Dataset records
*****
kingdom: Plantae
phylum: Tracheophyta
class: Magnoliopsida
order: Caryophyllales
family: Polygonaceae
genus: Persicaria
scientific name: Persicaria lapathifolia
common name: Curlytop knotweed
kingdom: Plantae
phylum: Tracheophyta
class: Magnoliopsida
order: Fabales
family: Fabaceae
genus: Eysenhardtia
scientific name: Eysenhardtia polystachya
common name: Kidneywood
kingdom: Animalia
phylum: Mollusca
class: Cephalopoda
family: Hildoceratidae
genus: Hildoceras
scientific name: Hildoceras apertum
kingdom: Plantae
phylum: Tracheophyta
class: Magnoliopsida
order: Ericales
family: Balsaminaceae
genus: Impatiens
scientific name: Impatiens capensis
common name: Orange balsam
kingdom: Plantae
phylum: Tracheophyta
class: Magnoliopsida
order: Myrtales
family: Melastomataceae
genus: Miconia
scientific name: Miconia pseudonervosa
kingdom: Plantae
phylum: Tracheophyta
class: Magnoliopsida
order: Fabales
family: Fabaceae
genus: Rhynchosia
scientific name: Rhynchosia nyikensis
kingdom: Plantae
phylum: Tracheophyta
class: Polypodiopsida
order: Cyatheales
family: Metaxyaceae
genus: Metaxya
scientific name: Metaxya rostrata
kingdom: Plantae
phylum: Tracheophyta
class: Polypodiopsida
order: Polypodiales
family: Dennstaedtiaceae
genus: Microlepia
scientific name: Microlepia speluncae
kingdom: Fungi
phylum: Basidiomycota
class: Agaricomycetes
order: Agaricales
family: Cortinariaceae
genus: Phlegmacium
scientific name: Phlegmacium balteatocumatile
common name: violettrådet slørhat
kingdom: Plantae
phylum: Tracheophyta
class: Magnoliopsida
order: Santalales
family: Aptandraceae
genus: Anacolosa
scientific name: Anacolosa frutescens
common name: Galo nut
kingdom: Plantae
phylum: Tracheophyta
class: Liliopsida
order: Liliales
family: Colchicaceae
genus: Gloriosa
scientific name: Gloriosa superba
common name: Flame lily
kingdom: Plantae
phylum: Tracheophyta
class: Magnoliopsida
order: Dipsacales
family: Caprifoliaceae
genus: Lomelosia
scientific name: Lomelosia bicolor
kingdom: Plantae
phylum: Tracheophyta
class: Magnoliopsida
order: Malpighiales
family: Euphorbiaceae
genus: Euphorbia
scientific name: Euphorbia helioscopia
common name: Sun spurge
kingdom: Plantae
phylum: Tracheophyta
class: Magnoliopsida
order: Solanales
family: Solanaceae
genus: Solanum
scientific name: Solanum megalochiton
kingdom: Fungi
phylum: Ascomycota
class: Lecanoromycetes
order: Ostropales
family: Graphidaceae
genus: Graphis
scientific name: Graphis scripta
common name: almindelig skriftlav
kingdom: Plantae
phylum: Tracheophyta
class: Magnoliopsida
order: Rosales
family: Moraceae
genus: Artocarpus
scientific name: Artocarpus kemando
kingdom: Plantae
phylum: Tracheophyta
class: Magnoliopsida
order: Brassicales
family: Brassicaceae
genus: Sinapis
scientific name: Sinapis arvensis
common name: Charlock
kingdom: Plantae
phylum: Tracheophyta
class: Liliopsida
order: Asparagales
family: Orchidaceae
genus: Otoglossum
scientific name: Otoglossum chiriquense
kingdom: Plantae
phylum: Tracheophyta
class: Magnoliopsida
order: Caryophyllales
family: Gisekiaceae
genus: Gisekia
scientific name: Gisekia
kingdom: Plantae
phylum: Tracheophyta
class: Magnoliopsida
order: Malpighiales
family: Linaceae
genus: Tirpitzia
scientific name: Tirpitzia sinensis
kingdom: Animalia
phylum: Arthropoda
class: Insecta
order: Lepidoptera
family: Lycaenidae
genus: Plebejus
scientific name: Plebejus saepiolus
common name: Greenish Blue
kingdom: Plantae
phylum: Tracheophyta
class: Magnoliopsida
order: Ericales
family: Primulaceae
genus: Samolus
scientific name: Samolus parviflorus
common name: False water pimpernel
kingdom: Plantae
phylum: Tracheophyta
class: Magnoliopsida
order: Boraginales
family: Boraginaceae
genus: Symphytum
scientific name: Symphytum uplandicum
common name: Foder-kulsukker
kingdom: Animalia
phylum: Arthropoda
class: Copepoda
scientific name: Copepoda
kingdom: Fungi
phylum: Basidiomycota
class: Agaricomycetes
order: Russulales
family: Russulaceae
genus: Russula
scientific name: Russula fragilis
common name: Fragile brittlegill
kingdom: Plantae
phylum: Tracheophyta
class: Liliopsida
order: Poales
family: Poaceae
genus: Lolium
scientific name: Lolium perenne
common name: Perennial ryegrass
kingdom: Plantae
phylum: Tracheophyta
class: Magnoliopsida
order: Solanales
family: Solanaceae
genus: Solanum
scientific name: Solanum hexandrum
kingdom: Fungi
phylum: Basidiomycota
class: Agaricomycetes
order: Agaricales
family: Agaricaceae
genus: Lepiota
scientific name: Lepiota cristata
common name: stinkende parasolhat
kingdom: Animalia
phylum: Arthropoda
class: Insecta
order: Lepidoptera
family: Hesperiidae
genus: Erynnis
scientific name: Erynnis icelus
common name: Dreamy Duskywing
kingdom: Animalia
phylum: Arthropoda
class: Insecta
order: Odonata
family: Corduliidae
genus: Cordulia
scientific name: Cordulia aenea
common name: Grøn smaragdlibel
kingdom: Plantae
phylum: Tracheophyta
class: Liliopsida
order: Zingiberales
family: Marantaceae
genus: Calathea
*****
Short problem: Copy out, unchanged, the stretch of the records from the line containing "scientific name: Plebejus saepiolus" through the line containing "family: Poaceae", with both of those lines included.

Worked answer:
scientific name: Plebejus saepiolus
common name: Greenish Blue
kingdom: Plantae
phylum: Tracheophyta
class: Magnoliopsida
order: Ericales
family: Primulaceae
genus: Samolus
scientific name: Samolus parviflorus
common name: False water pimpernel
kingdom: Plantae
phylum: Tracheophyta
class: Magnoliopsida
order: Boraginales
family: Boraginaceae
genus: Symphytum
scientific name: Symphytum uplandicum
common name: Foder-kulsukker
kingdom: Animalia
phylum: Arthropoda
class: Copepoda
scientific name: Copepoda
kingdom: Fungi
phylum: Basidiomycota
class: Agaricomycetes
order: Russulales
family: Russulaceae
genus: Russula
scientific name: Russula fragilis
common name: Fragile brittlegill
kingdom: Plantae
phylum: Tracheophyta
class: Liliopsida
order: Poales
family: Poaceae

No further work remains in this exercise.